- Genre: Comedy
- Created by: Joaquín Oristrell
- Based on: Todos los hombres sois iguales (1994 film)
- Starring: Josema Yuste; Tito Valverde; Luis Fernando Alvés;
- Country of origin: Spain
- Original language: Spanish
- No. of seasons: 5
- No. of episodes: 66

Production
- Production company: BocaBoca

Original release
- Network: Tele 5
- Release: 23 September 1996 – 27 December 1998

Related
- Tutti gli uomini sono uguali.

= Todos los hombres sois iguales (TV series) =

Spanish television series

Todos los hombres sois iguales (lit. 'All You Men Are the Same') is a Spanish comedy television series that originally aired on Telecinco from 23 September 1996 to 27 December 1998. Starring Josema Yuste, Tito Valverde and Luis Fernando Alvés, it consisted of the adaptation of the eponymous 1994 film to a television format.

== Premise ==
The fiction tracks the vicissitudes of three divorced men living in the same apartment and seeking for the attention of the cleaner.

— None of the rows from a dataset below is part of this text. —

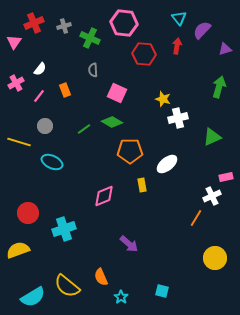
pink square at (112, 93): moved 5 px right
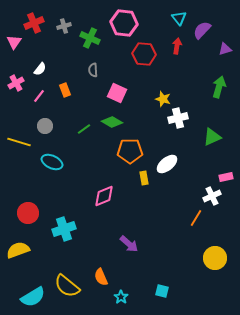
yellow rectangle at (142, 185): moved 2 px right, 7 px up
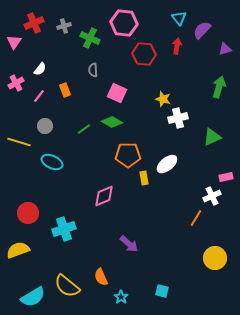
orange pentagon at (130, 151): moved 2 px left, 4 px down
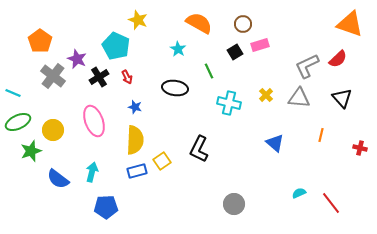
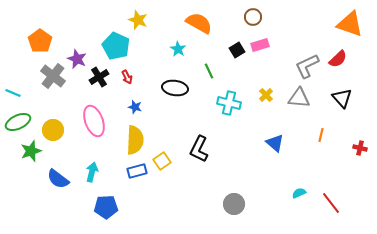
brown circle: moved 10 px right, 7 px up
black square: moved 2 px right, 2 px up
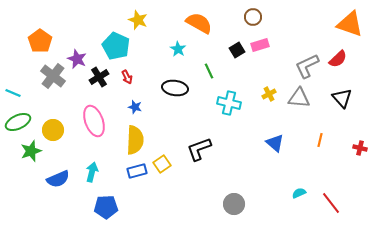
yellow cross: moved 3 px right, 1 px up; rotated 16 degrees clockwise
orange line: moved 1 px left, 5 px down
black L-shape: rotated 44 degrees clockwise
yellow square: moved 3 px down
blue semicircle: rotated 60 degrees counterclockwise
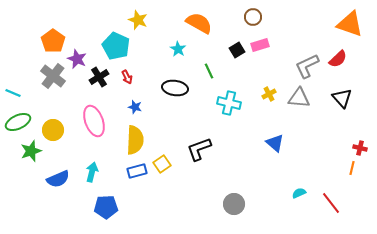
orange pentagon: moved 13 px right
orange line: moved 32 px right, 28 px down
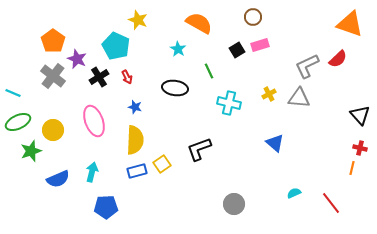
black triangle: moved 18 px right, 17 px down
cyan semicircle: moved 5 px left
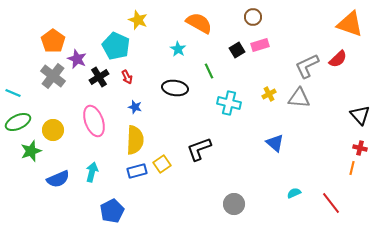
blue pentagon: moved 6 px right, 4 px down; rotated 25 degrees counterclockwise
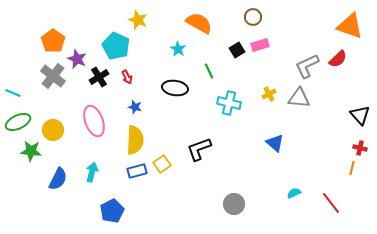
orange triangle: moved 2 px down
green star: rotated 25 degrees clockwise
blue semicircle: rotated 40 degrees counterclockwise
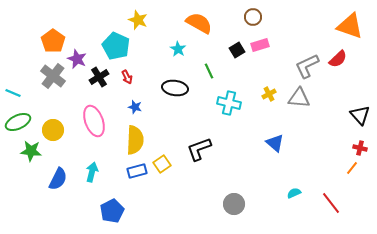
orange line: rotated 24 degrees clockwise
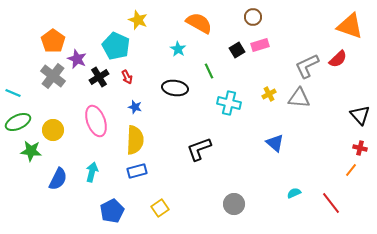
pink ellipse: moved 2 px right
yellow square: moved 2 px left, 44 px down
orange line: moved 1 px left, 2 px down
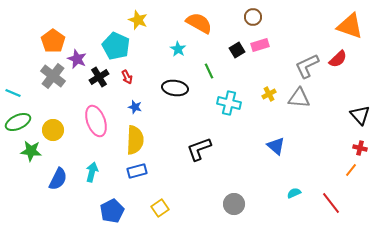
blue triangle: moved 1 px right, 3 px down
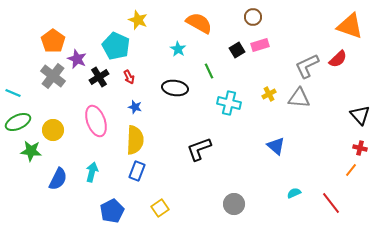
red arrow: moved 2 px right
blue rectangle: rotated 54 degrees counterclockwise
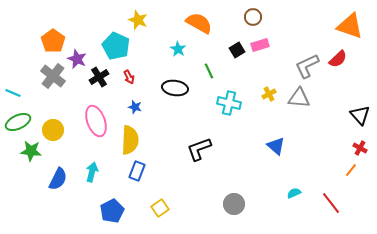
yellow semicircle: moved 5 px left
red cross: rotated 16 degrees clockwise
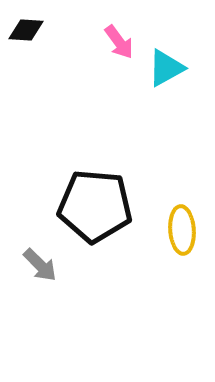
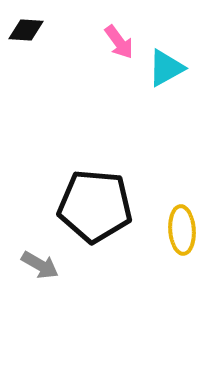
gray arrow: rotated 15 degrees counterclockwise
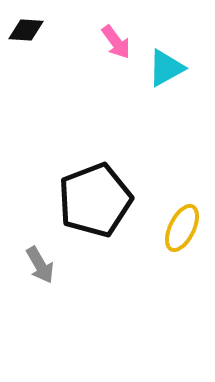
pink arrow: moved 3 px left
black pentagon: moved 6 px up; rotated 26 degrees counterclockwise
yellow ellipse: moved 2 px up; rotated 30 degrees clockwise
gray arrow: rotated 30 degrees clockwise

== Production and release ==
The series was created by Joaquín Oristrell and it consisted of the adaptation of the eponymous 1994 film. It was produced by BocaBoca. Spanning across 5 seasons and 66 episodes, the original broadcasting run lasted from 23 September 1996 to 27 December 1998. The format was sold in Italy, spawning a remake titled Tutti gli uomini sono uguali.